We live in hypernormalised cities. Spaces designed to reassure, to simulate a normality that no one truly inhabits anymore. Contemporary urbanism, with its smart cities, regenerated waterfronts, and instagrammable benches, presents itself as an orderly response to a chaotic world. But it is precisely this simulated order, this aesthetic of functionality and efficiency, that reveals its ideological nature. A hyperproduced normality, which does not reflect real life, but rather a digestible surrogate of it.
In its original sense, hypernormalisation describes a system where everyone knows something is wrong, yet behaves as if everything is fine — because imagining alternatives has become impossible. In today’s cities, this translates into spaces drained of meaning, where participation is replaced by consultation, inclusion by prepackaged policies, dissent by sustainability festivals. Urbanism becomes spectacle, a simulacrum of transformation: a narrative of change in which real change never happens.

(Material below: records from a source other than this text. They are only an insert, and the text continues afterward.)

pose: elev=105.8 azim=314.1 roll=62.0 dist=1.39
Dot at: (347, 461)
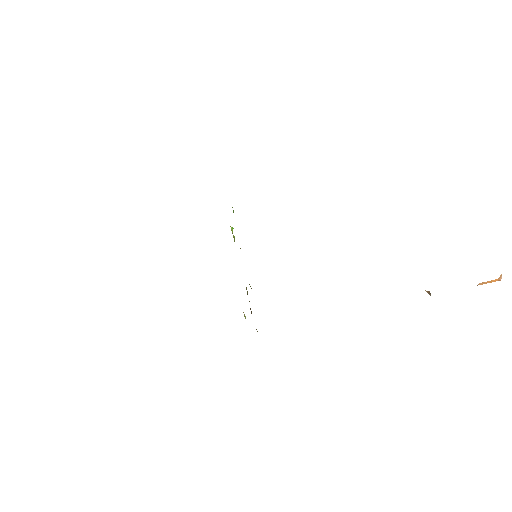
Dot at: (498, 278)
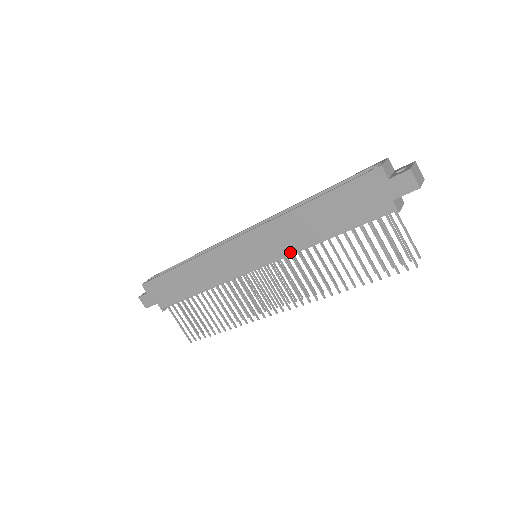
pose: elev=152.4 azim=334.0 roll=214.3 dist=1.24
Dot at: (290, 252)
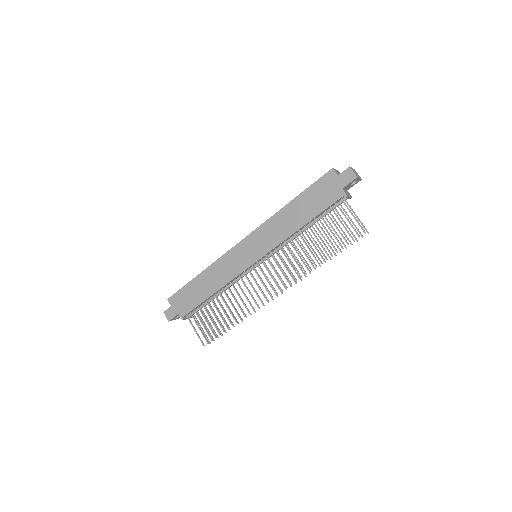
Dot at: (280, 242)
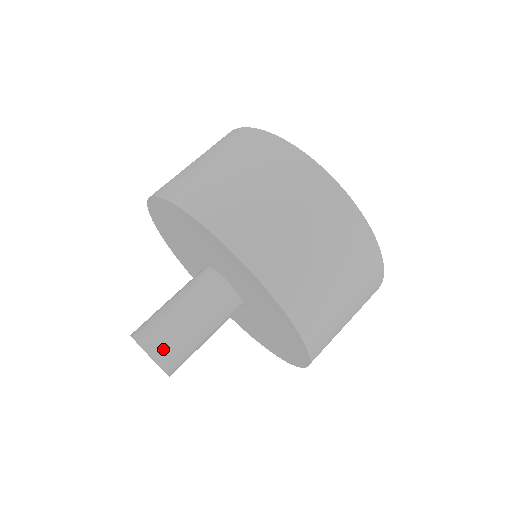
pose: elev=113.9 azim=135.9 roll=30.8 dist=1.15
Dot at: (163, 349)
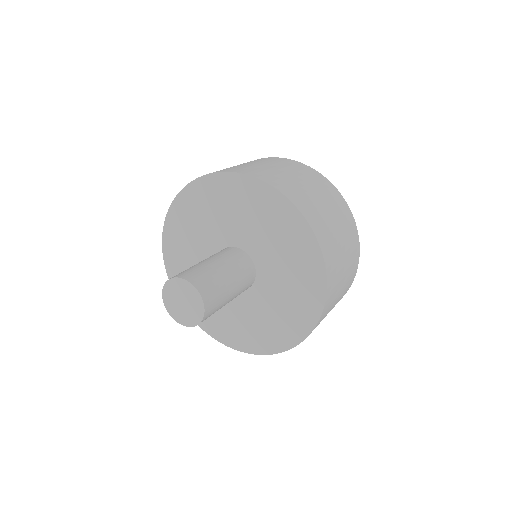
Dot at: (192, 274)
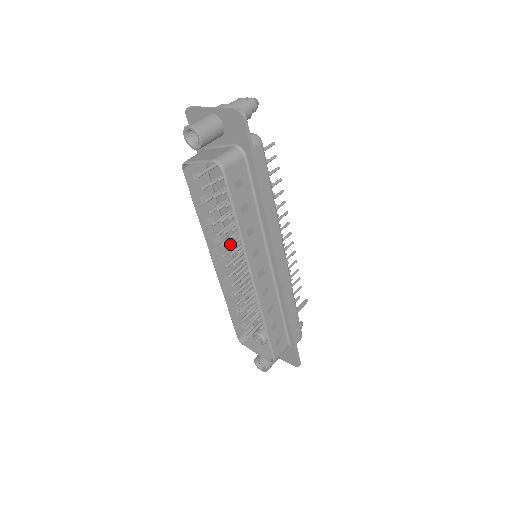
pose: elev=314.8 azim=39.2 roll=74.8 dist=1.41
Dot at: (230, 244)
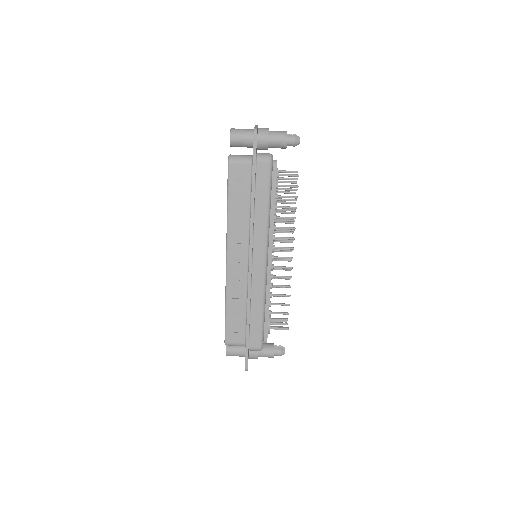
Dot at: occluded
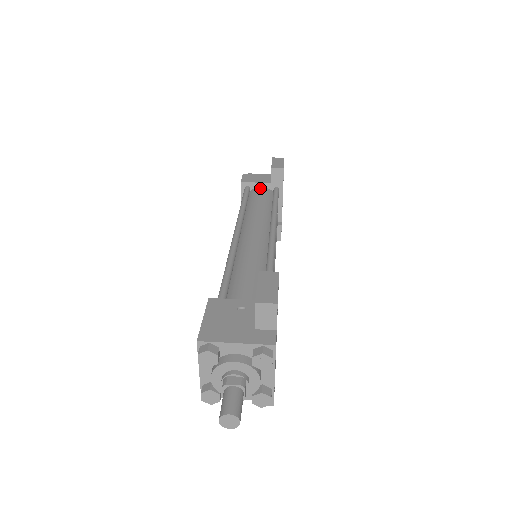
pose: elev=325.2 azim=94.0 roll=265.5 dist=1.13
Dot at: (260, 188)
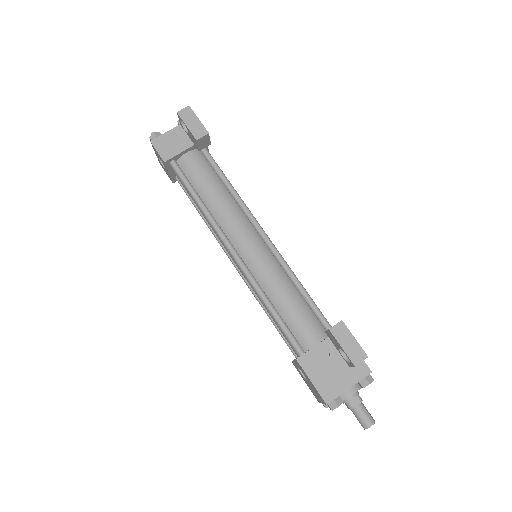
Dot at: (187, 157)
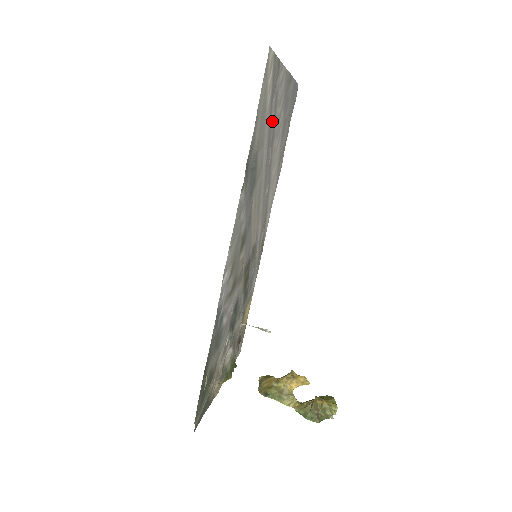
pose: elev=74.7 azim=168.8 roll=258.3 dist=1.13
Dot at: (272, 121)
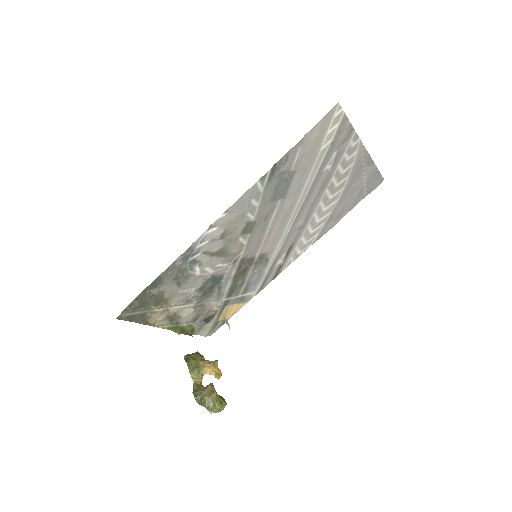
Dot at: (327, 169)
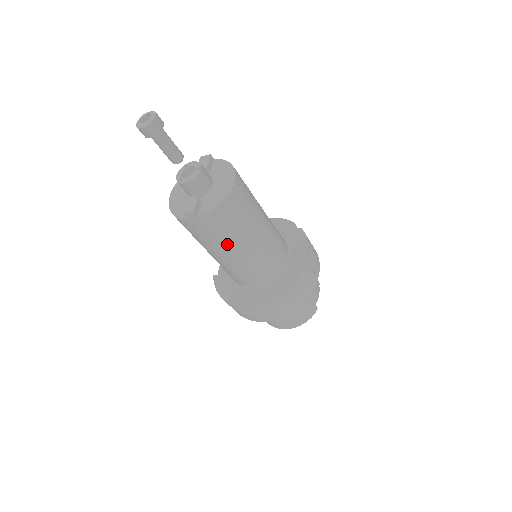
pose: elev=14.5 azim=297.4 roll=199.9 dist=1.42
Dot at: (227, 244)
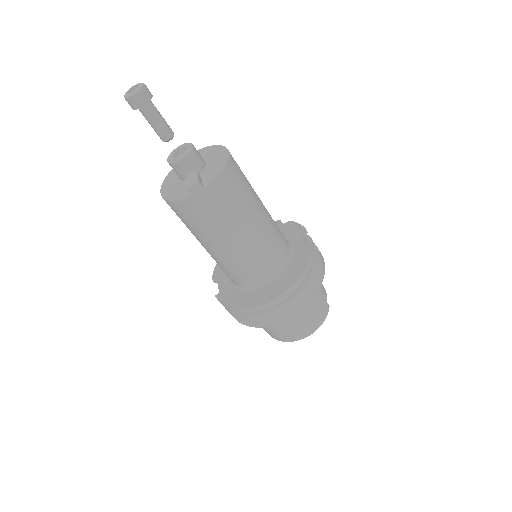
Dot at: (235, 222)
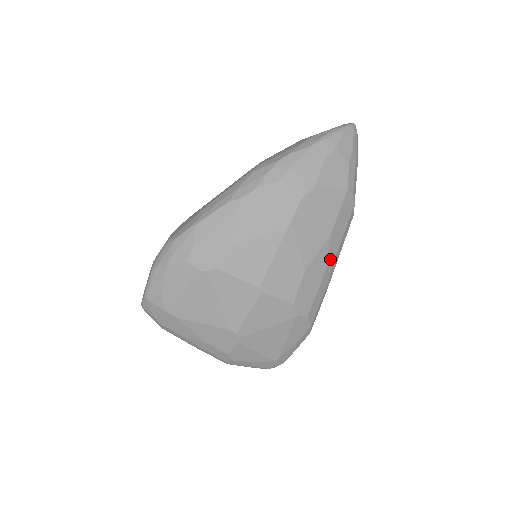
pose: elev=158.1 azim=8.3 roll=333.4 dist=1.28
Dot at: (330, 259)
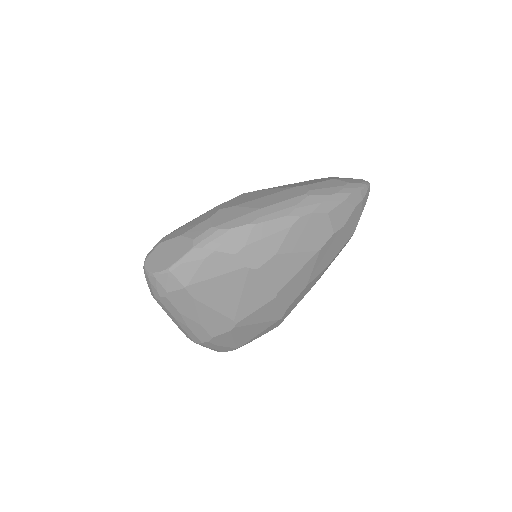
Dot at: occluded
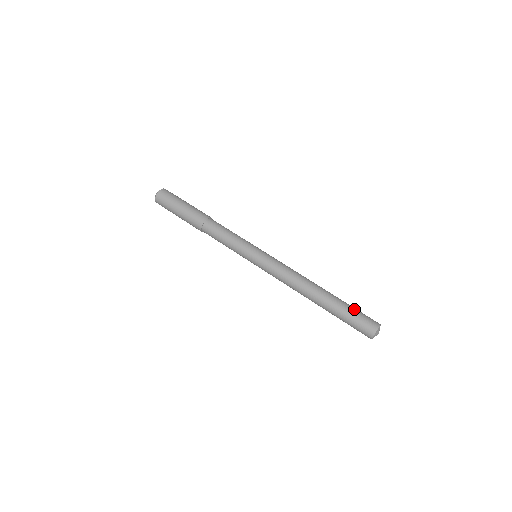
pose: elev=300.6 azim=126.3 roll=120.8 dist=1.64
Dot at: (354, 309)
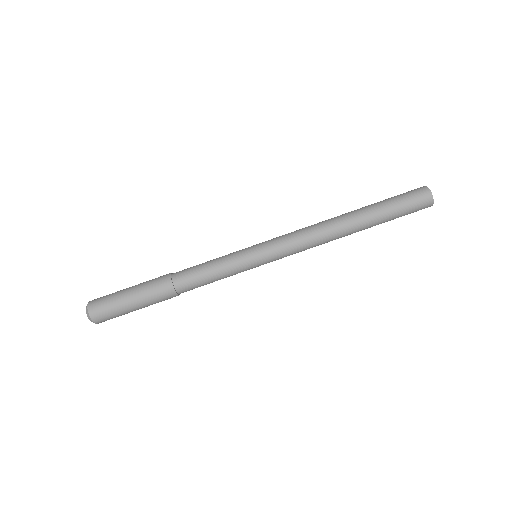
Dot at: (390, 198)
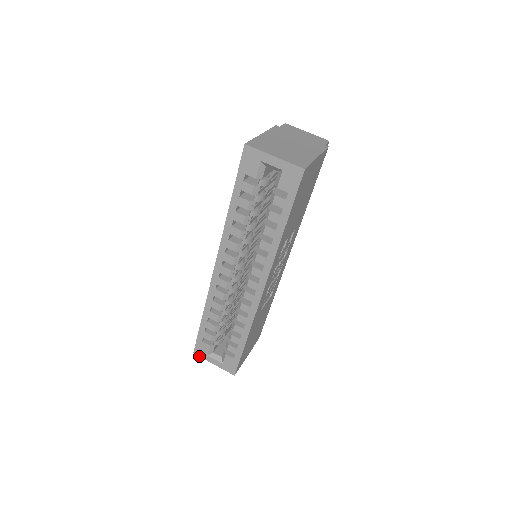
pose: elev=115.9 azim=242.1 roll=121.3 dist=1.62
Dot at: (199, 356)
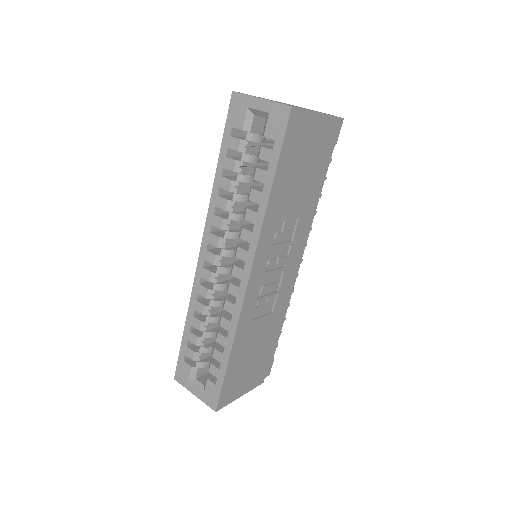
Dot at: (180, 383)
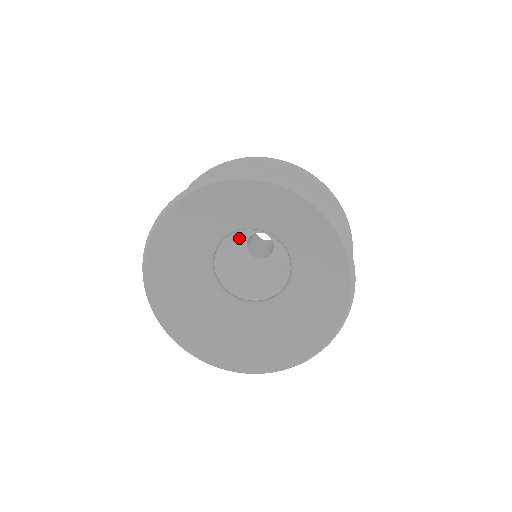
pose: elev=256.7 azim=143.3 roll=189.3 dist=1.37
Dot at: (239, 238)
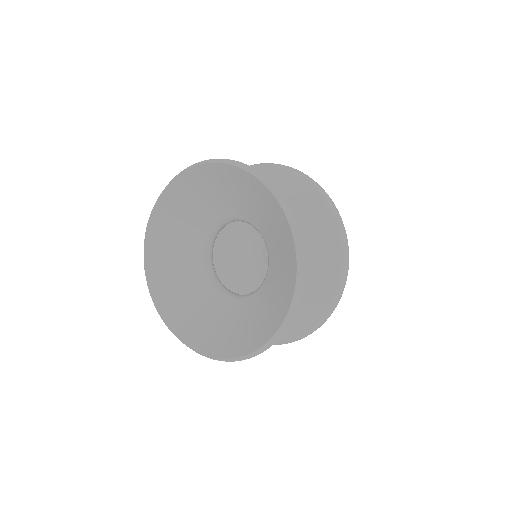
Dot at: (256, 256)
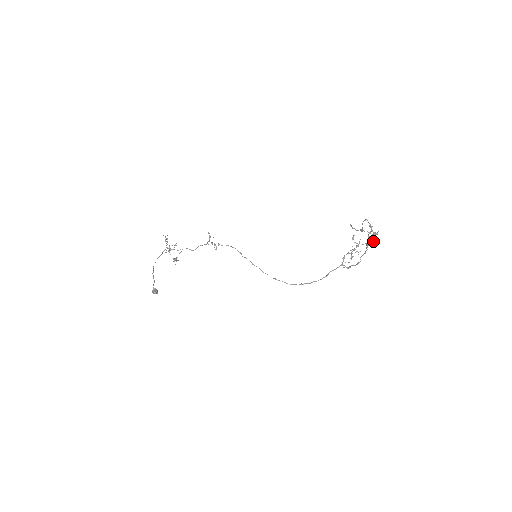
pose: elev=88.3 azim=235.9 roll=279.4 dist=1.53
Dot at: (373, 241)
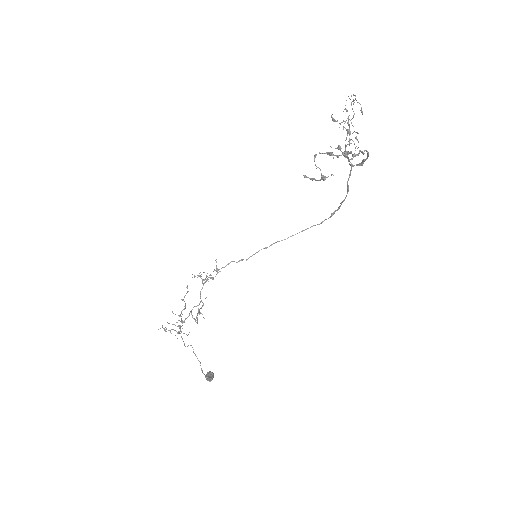
Dot at: occluded
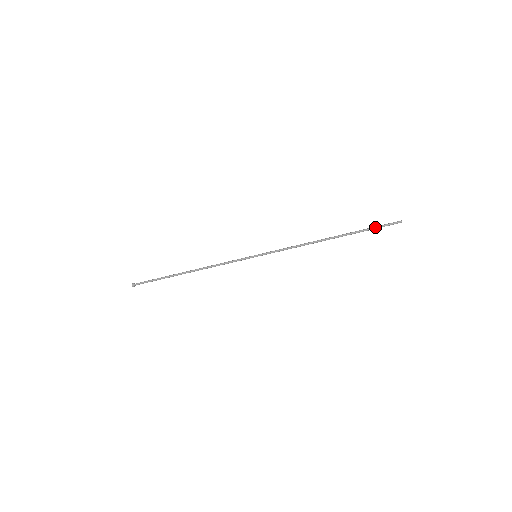
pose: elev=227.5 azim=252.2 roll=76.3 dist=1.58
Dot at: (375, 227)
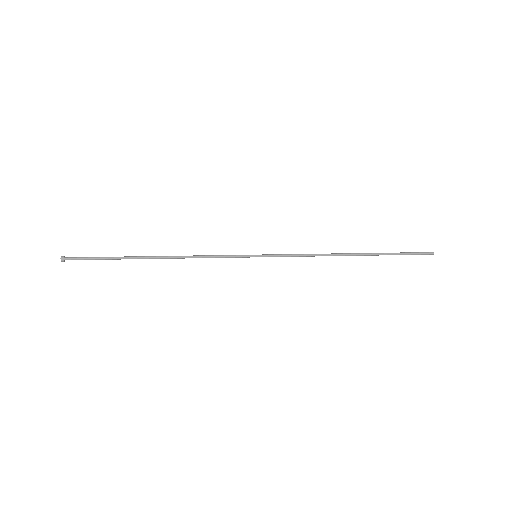
Dot at: (405, 254)
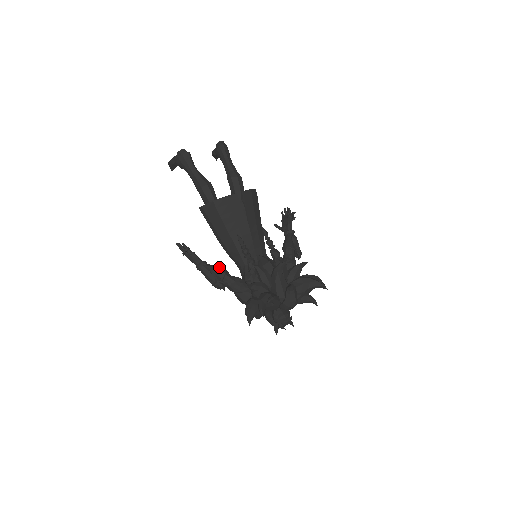
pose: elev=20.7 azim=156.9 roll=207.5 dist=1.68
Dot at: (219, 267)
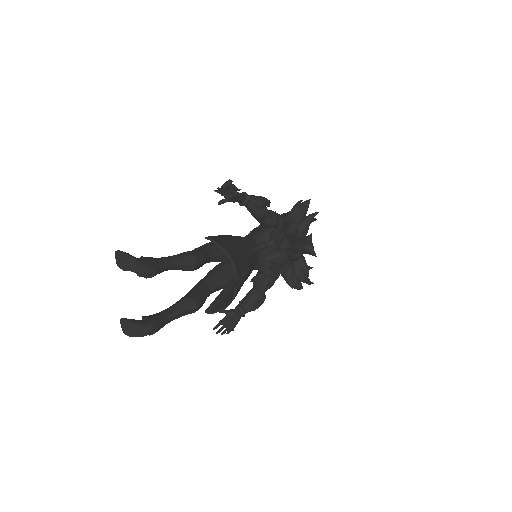
Dot at: (254, 299)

The environmental, social, and housing crises affecting our cities are well known, mapped, and discussed. Yet systemic responses continue to rely on aesthetic, technological, or managerial solutions. It is the urbanism of placebo: it regenerates without redistributing, innovates without disrupting, decorates discomfort instead of questioning it. Spatial inequalities are masked by a vocabulary of “resilience” and “intelligence” that anaesthetises conflict and neutralises every desire for rupture.
Psychologically, hypernormalisation produces a pathological adaptation: we learn to live within distortion as if it were reality, to accept an unlivable city as “the best we can hope for.” We lose the capacity to imagine, to desire, to resist. Marginalised subjectivities — precarious workers, migrants, people with disabilities, youth without inheritance — become urban ghosts: not accounted for in plans, not included in renderings, not contemplated in budgets.
Meanwhile, politics retreats behind technical devices, delegating to governance what was once the terrain of social conflict. But technique alone cannot produce justice. Cities need dysfunctions, fractures, political imagination. Not new hyperfunctional normalities, but spaces where reality disrupts the performance.
Recognising hypernormalisation is the first step toward breaking free from it. It means admitting that the emperor has no clothes, that contemporary cities, as they are currently designed, do not work for those who need them most. It also means rejecting toxic narratives of stability, linear progress, and cosmetic regeneration. If urban transformation is to be real, it must begin with a rupture in the script: exposing the artifice, disarming the fiction, politicising space.
Only then, perhaps, can we begin to imagine cities that are true, not just normalised.